Gerard Potcamp

Apostolisch vicaris van de Republiek

Tijd van regenten en vorsten

In 1705 benoemde de paus een onbekende pastoor uit Lingen, die in schamele omstandigheden in een verre uithoek van de Verenigde Provinciën woonde, tot apostolisch vicaris van de katholieke Kerk in de Republiek. Het betrof Gerard Potcamp (1643-1705) uit Borne.

Priester uit Borne

Gerard Potcamp is in 1643 geboren in Borne als zoon van Lambertus Potcamp en Geesken Beer. Van 1662 tot 1668 studeerde hij aan een seminarie in Keulen, waarna hij zich als priester vestigde in zijn ouderlijk huis op de Potkamp bij de Oude Kerk. Potcamp zette zich samen met zijn collega's van Delden en Rijssen in voor de zielzorg in de wijde omgeving. Zij hielden erediensten in afgelegen schuurkerken. Dat moest heimelijk, omdat de gereformeerde overheid openlijke katholieke erediensten verbood. Tijdens de bezettingsjaren 1672-1674 door de bisschop van Munster werd de geloofsbeleving voor de katholieken weer toegestaan. Maar na de aftocht van de troepen hervatte de overheid de pesterijen tegen het katholieke volksdeel. In 1674 zagen Potcamp en zijn collega's zich daardoor gedwongen het land te ontvluchten en de zielzorg voor Twente voort te zetten vanaf het boerenerve Orthaus bij Alstätte in het katholieke Munsterland.

Pastoor en aartspriester

In 1681 werd Potcamp benoemd tot pastoor van Lingen. Het gelijknamige graafschap behoorde in die tijd bij de Republiek. Ook hier maakte de gereformeerde overheid het de katholieken moeilijk. Potcamp vestigde zich noodgedwongen buiten het graafschap op Munsters gebied, in de buurschap Darme bij Lingen. Daar woonde hij met zijn moeder, zijn zuster en twee kapelaans. Dit waren zijn broer Johan Potcamp en neef Egbertus Groothuis uit Hertme. De schuur op het boerdenerve Möddel, die nog steeds bestaat, was ingericht als noodkerk voor Lingen. In 1697 werd Gerard Potcamp tevens benoemd tot aartspriester (deken) van alle veertien parochies van het graafschap.

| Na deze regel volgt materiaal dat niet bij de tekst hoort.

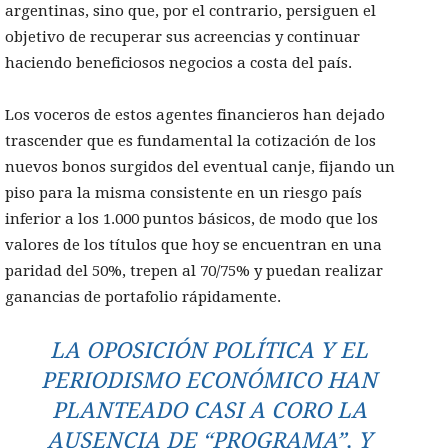
argentinas, sino que, por el contrario, persiguen el
objetivo de recuperar sus acreencias y continuar
haciendo beneficiosos negocios a costa del país.
Los voceros de estos agentes financieros han dejado
trascender que es fundamental la cotización de los
nuevos bonos surgidos del eventual canje, fijando un
piso para la misma consistente en un riesgo país
inferior a los 1.000 puntos básicos, de modo que los
valores de los títulos que hoy se encuentran en una
paridad del 50%, trepen al 70/75% y puedan realizar
ganancias de portafolio rápidamente.
LA OPOSICIÓN POLÍTICA Y EL
PERIODISMO ECONÓMICO HAN
PLANTEADO CASI A CORO LA
AUSENCIA DE “PROGRAMA”, Y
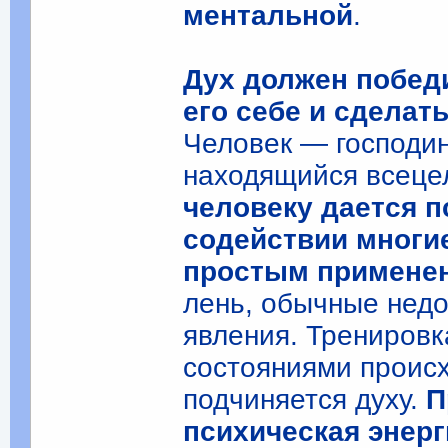
ментальной
.
Дух должен победи
его себе и сдела
Человек — господин
находящийся всецел
человеку дается п
содействии многи
простым примене
лень, обычные недо
явления. Трениров
состояниями происх
подчиняется духу.
П
психическая энер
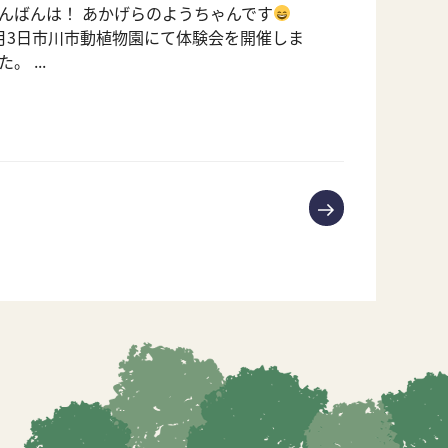
んばんは！ あかげらのようちゃんです
月3日市川市動植物園にて体験会を開催しま
た。 ...
次
の
ペ
ー
ジ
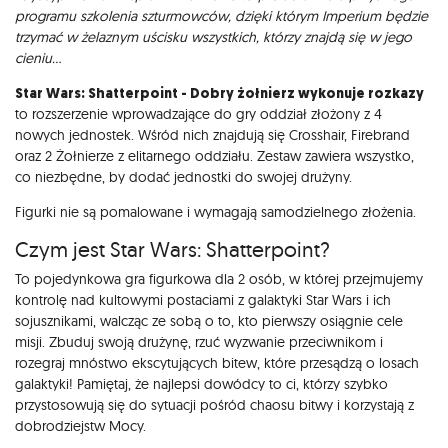
programu szkolenia szturmowców, dzięki którym Imperium będzie
trzymać w żelaznym uścisku wszystkich, którzy znajdą się w jego
cieniu…
Star Wars: Shatterpoint - Dobry żołnierz wykonuje rozkazy
to rozszerzenie wprowadzające do gry oddział złożony z 4
nowych jednostek. Wśród nich znajdują się Crosshair, Firebrand
oraz 2 Żołnierze z elitarnego oddziału. Zestaw zawiera wszystko,
co niezbędne, by dodać jednostki do swojej drużyny.
Figurki nie są pomalowane i wymagają samodzielnego złożenia.
Czym jest Star Wars: Shatterpoint?
To pojedynkowa gra figurkowa dla 2 osób, w której przejmujemy
kontrolę nad kultowymi postaciami z galaktyki Star Wars i ich
sojusznikami, walcząc ze sobą o to, kto pierwszy osiągnie cele
misji. Zbuduj swoją drużynę, rzuć wyzwanie przeciwnikom i
rozegraj mnóstwo ekscytujących bitew, które przesądzą o losach
galaktyki! Pamiętaj, że najlepsi dowódcy to ci, którzy szybko
przystosowują się do sytuacji pośród chaosu bitwy i korzystają z
dobrodziejstw Mocy.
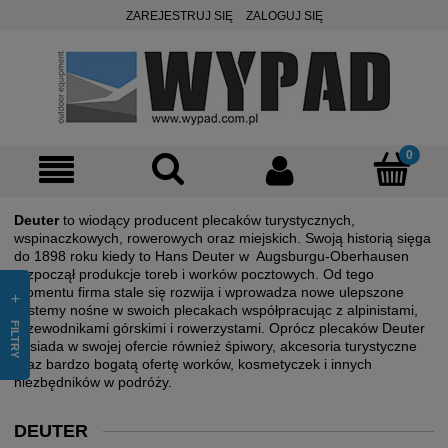
ZAREJESTRUJ SIĘ
ZALOGUJ SIĘ
Deuter
to wiodący producent plecaków turystycznych,
wspinaczkowych, rowerowych oraz miejskich. Swoją historią sięga
do 1898 roku kiedy to Hans Deuter w Augsburgu-Oberhausen
rozpoczął produkcje toreb i worków pocztowych. Od tego
momentu firma stale się rozwija i wprowadza nowe ulepszone
systemy nośne w swoich plecakach współpracując z alpinistami,
FILTRY
przewodnikami górskimi i rowerzystami. Oprócz plecaków Deuter
posiada w swojej ofercie również śpiwory, akcesoria turystyczne
oraz bardzo bogatą ofertę worków, kosmetyczek i innych
niezbędników w podróży.
DEUTER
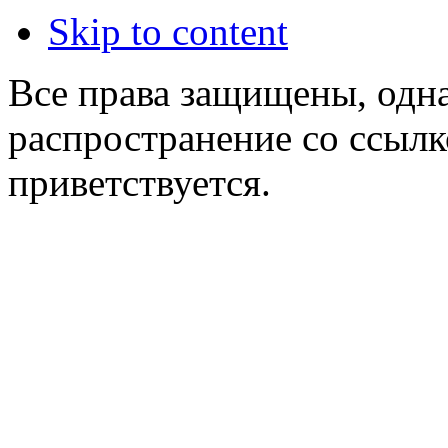
Skip to content
Все права защищены, одна
распространение со ссылк
приветствуется.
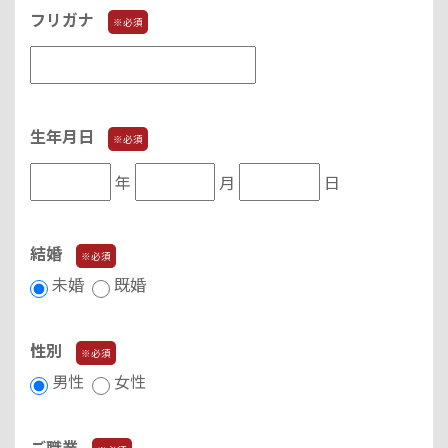
フリガナ
※必須
生年月日
※必須
年
月
日
結婚
※必須
未婚
既婚
性別
※必須
男性
女性
ご職業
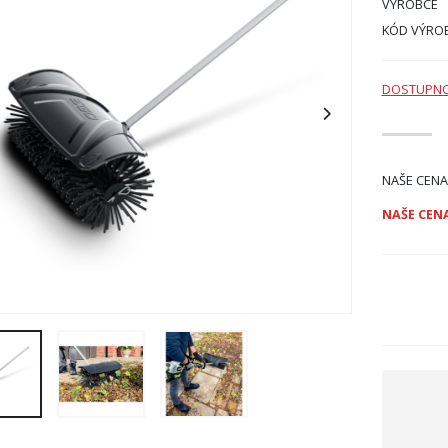
VÝROBCE
KÓD VÝRO
DOSTUPN
NAŠE CENA
NAŠE CENA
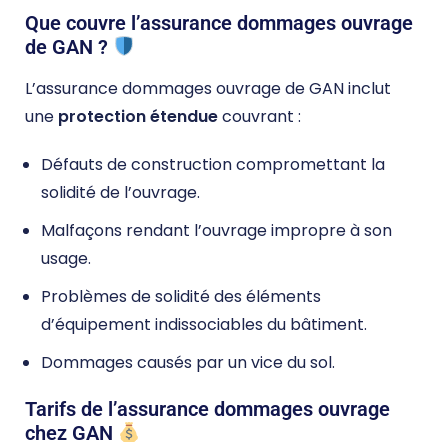
Que couvre l’assurance dommages ouvrage
de GAN ?
L’assurance dommages ouvrage de GAN inclut
une
protection étendue
couvrant :
Défauts de construction compromettant la
solidité de l’ouvrage.
Malfaçons rendant l’ouvrage impropre à son
usage.
Problèmes de solidité des éléments
d’équipement indissociables du bâtiment.
Dommages causés par un vice du sol.
Tarifs de l’assurance dommages ouvrage
chez GAN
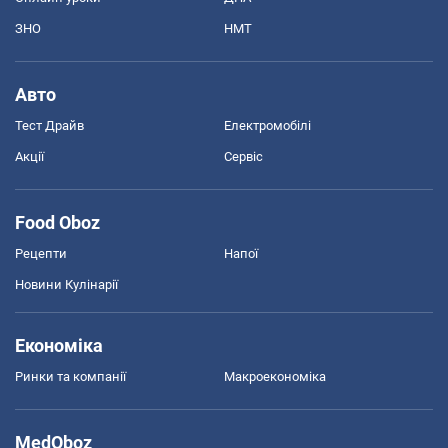
ЗНО
НМТ
Авто
Тест Драйв
Електромобілі
Акції
Сервіс
Food Oboz
Рецепти
Напої
Новини Кулінарії
Економіка
Ринки та компанії
Макроекономіка
MedOboz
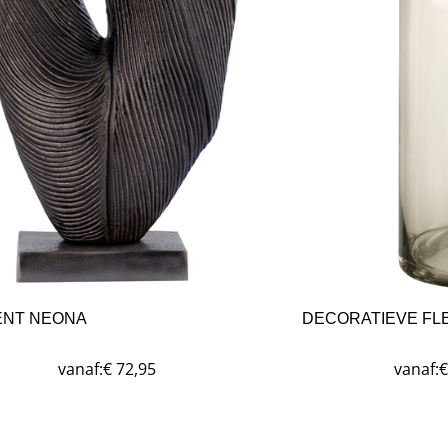
NT NEONA
DECORATIEVE FLE
vanaf:
vanaf:
€
72,95
€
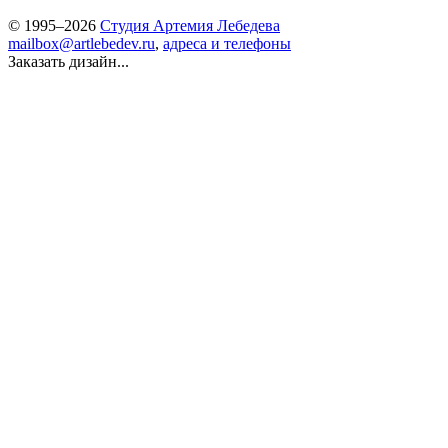
© 1995–2026
Студия Артемия Лебедева
mailbox@artlebedev.ru
,
адреса и телефоны
Заказать дизайн...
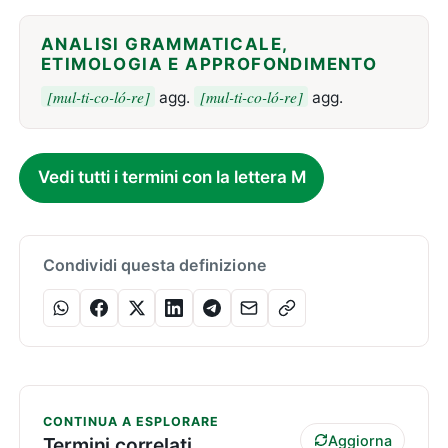
ANALISI GRAMMATICALE,
ETIMOLOGIA E APPROFONDIMENTO
[mul-ti-co-ló-re]
[mul-ti-co-ló-re]
agg.
agg.
Vedi tutti i termini con la lettera M
Condividi questa definizione
CONTINUA A ESPLORARE
Aggiorna
Termini correlati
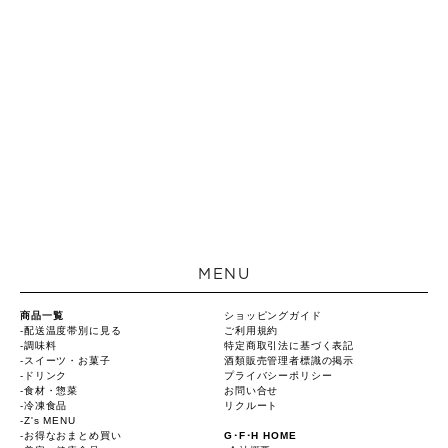
MENU
商品一覧
ショッピングガイド
配送温度帯別に見る
ご利用規約
調味料
特定商取引法に基づく表記
スイーツ・お菓子
酒類販売管理者標識の掲示
ドリンク
プライバシーポリシー
食材・惣菜
お問い合せ
冷凍食品
リクルート
Z's MENU
お得なおまとめ買い
G･F･H HOME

Apostolisch vicaris Codde afgezet

In 1640 verscheen er een boek van de bisschop en theoloog Cornelius Jansenius over de genadeleer volgens de kerkvader Augustinus. Omdat Jansenius' ideeën ‒ jansenisme genoemd ‒ volgens Rome te veel leken op de strenge calvinistische predestinatieleer werden ze fel bestreden als ketterij. De apostolisch vicaris Petrus Codde werd hiervan het slachtoffer. Hij werd in 1702 door de paus uit zijn functie gezet en voorlopig vervangen door Theodorus de Cock. In die tijd raakte de Republiek met haar Engelse bondgenoot betrokken bij een groot conflict met de katholieke mogendheden Frankrijk en Spanje, de Spaanse Successieoorlog (1702-1713). De Staten van Holland keerden zich nu krachtig tegen de directe bemoeienis van Rome met de katholieken en eisten eerherstel van Codde, wat door Rome werd geweigerd.

Opvolger voor 1 maand

Tussen 1702 en 1705 veroorzaakte Codde's afzetting slechte verhoudingen tussen Holland en Rome. 3 jaar lang werd er gebakkeleid over een acceptabele opvolger. Meer dan twintig kandidaten werden voorgedragen en afgewezen, nu eens door de Staten, dan weer door de paus. Er moesten buitenlandse diplomaten aan te pas komen om te bemiddelen. In 1705 werden alle partijen het eens over de benoeming van de 62-jarige pastoor en aartspriester Gerard Potcamp in het verre Lingen. Deze liet zich slechts na zware morele druk overhalen het hoge ambt te aanvaarden, waarvoor hij zichzelf ongeschikt achtte. Maar hij overleed al 1 maand na zijn benoeming op 16 december 1705 in Leiden. Behalve aan ernstige jicht leed hij vermoedelijk al enkele jaren aan tuberculose. Hij werd begraven in een grafkelder in Warmond, waar nog altijd een grafmonument uit 1895 te bewonderen valt. Een week vóór zijn dood benoemde de paus hem nog tot titulair aartsbisschop van Thebe, maar de benoeming heeft hem niet op tijd bereikt. Na zijn overlijden beschuldigden sommigen hem ervan een aanhanger van het jansenisme te zijn geweest. Maar in een brief schreef hij dat hij zich bewust buiten dit theologisch dispuut had gehouden.